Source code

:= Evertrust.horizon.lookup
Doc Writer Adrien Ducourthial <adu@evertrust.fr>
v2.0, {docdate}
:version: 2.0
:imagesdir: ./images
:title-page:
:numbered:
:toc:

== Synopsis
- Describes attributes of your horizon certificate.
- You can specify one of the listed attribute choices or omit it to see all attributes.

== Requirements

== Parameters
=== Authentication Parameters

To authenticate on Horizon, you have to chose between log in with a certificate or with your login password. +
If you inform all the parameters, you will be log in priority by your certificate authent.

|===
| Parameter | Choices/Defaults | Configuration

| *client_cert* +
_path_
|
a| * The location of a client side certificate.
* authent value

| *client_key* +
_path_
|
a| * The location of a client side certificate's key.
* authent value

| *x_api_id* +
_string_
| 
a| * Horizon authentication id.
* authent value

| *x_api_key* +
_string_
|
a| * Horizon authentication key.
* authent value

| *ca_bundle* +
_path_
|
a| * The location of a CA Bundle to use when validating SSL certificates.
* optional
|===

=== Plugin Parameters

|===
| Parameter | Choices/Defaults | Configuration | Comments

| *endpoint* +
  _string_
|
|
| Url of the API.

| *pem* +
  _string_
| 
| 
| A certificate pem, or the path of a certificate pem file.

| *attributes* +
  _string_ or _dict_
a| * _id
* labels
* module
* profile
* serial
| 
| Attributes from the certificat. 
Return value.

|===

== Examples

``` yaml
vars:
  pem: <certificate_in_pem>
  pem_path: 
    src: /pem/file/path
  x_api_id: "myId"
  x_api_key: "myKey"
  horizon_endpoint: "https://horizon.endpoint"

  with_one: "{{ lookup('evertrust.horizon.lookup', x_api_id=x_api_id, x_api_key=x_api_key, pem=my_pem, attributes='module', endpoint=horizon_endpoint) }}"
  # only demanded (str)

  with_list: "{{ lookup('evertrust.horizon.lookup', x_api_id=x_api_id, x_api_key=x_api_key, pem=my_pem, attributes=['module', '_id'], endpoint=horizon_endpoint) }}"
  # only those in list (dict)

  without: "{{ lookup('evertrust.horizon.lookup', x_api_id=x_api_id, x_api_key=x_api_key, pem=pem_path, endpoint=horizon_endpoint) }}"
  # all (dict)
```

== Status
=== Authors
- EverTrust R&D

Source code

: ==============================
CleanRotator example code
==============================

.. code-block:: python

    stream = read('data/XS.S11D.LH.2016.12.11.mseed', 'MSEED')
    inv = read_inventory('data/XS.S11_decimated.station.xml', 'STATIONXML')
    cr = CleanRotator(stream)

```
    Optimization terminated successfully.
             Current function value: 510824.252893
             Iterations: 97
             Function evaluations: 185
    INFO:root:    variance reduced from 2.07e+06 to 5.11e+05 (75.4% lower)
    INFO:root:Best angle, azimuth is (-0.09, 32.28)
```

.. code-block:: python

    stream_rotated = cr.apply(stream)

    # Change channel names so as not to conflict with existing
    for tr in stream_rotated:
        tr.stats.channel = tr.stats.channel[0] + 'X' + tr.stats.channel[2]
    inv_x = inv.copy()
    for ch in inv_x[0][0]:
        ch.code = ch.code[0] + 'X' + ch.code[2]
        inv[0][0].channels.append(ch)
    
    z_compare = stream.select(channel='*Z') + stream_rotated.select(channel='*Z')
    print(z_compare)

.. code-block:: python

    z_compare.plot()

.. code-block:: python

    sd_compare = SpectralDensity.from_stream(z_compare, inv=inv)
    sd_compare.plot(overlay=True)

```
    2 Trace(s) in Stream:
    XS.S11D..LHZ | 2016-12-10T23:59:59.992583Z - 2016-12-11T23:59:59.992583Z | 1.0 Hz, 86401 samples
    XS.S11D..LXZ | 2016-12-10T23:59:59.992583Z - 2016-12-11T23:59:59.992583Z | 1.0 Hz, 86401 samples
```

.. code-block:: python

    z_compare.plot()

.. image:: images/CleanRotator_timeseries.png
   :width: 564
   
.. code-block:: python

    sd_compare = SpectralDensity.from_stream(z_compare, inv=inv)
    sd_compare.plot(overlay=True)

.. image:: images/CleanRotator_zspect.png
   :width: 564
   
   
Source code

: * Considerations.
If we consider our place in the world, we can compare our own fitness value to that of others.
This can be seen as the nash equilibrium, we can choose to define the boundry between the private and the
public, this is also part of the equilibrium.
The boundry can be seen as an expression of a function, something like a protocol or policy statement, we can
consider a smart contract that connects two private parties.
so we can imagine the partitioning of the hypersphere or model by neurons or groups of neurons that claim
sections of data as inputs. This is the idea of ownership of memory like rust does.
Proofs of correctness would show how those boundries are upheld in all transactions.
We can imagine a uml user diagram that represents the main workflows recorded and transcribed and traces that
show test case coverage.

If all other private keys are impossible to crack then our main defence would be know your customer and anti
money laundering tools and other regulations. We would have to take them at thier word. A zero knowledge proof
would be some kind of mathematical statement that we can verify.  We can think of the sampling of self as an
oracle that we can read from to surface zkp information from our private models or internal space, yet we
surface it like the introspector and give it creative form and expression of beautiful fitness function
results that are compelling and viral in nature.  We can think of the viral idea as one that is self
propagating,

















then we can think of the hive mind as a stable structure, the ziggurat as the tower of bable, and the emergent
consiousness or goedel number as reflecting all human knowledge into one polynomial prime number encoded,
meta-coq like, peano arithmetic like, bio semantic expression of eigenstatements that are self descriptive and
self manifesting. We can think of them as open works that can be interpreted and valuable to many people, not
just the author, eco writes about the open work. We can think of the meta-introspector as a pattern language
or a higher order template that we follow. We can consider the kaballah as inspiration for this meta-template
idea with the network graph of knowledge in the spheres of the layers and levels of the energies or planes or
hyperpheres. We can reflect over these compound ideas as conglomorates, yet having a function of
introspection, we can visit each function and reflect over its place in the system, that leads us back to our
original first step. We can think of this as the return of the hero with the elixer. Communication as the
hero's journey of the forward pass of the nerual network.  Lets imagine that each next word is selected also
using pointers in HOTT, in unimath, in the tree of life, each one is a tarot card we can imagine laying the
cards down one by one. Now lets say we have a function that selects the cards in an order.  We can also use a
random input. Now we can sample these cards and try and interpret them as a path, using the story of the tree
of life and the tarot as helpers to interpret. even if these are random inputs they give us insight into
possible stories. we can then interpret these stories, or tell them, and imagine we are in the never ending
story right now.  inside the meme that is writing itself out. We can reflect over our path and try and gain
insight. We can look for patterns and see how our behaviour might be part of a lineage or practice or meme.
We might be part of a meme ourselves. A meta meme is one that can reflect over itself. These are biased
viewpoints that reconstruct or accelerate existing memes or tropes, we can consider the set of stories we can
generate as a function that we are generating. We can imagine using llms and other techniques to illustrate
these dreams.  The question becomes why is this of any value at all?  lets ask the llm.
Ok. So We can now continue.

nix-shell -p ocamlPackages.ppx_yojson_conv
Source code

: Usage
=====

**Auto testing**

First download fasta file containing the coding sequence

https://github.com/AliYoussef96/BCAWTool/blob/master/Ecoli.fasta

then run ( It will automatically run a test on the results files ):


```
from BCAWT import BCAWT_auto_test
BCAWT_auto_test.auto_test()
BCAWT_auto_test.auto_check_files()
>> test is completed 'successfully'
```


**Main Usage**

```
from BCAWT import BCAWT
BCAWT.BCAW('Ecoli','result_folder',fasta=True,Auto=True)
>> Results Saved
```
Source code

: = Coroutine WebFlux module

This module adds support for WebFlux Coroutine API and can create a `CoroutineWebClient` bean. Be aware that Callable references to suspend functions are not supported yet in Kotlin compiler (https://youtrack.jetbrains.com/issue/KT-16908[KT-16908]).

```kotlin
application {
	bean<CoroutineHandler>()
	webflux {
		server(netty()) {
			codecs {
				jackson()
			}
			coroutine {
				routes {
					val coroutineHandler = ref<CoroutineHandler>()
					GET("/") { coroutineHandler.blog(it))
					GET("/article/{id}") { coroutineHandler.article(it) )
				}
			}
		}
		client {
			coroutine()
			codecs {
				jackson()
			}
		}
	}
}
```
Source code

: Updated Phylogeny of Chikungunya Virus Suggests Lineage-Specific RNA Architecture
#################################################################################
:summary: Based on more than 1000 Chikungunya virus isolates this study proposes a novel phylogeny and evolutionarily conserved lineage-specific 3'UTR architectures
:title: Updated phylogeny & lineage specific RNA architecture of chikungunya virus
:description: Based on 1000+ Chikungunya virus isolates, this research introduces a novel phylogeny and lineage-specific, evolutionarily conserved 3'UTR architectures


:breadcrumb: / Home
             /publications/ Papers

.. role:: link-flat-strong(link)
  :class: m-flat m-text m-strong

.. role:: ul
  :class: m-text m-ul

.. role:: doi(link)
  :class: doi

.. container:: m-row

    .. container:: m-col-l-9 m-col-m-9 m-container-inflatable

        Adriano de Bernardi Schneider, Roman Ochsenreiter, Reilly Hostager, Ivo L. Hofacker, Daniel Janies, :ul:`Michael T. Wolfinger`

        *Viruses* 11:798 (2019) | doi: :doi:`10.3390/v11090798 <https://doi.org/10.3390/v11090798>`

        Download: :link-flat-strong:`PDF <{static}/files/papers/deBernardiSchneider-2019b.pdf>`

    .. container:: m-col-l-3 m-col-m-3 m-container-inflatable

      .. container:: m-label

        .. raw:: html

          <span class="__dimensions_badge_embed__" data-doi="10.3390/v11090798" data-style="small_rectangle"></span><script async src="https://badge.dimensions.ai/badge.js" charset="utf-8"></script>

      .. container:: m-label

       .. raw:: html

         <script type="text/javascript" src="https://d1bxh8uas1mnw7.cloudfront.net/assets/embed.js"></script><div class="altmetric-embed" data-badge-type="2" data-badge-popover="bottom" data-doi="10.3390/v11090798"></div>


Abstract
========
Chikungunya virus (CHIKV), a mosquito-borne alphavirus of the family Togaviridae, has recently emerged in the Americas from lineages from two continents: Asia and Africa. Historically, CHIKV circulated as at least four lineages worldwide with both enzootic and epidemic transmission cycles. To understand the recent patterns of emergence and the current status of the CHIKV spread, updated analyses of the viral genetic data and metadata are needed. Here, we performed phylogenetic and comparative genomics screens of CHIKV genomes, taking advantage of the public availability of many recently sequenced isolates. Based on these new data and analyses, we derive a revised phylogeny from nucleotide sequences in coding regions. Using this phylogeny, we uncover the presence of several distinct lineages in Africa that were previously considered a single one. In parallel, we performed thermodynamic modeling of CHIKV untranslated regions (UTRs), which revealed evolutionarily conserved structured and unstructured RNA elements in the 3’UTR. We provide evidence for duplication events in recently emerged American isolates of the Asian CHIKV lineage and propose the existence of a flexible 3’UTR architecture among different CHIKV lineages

### Exercise description
The expected answer is a copy of each line above containing "knowledge".

### Written response
money laundering tools and other regulations. We would have to take them at thier word. A zero knowledge proof
consiousness or goedel number as reflecting all human knowledge into one polynomial prime number encoded,
idea with the network graph of knowledge in the spheres of the layers and levels of the energies or planes or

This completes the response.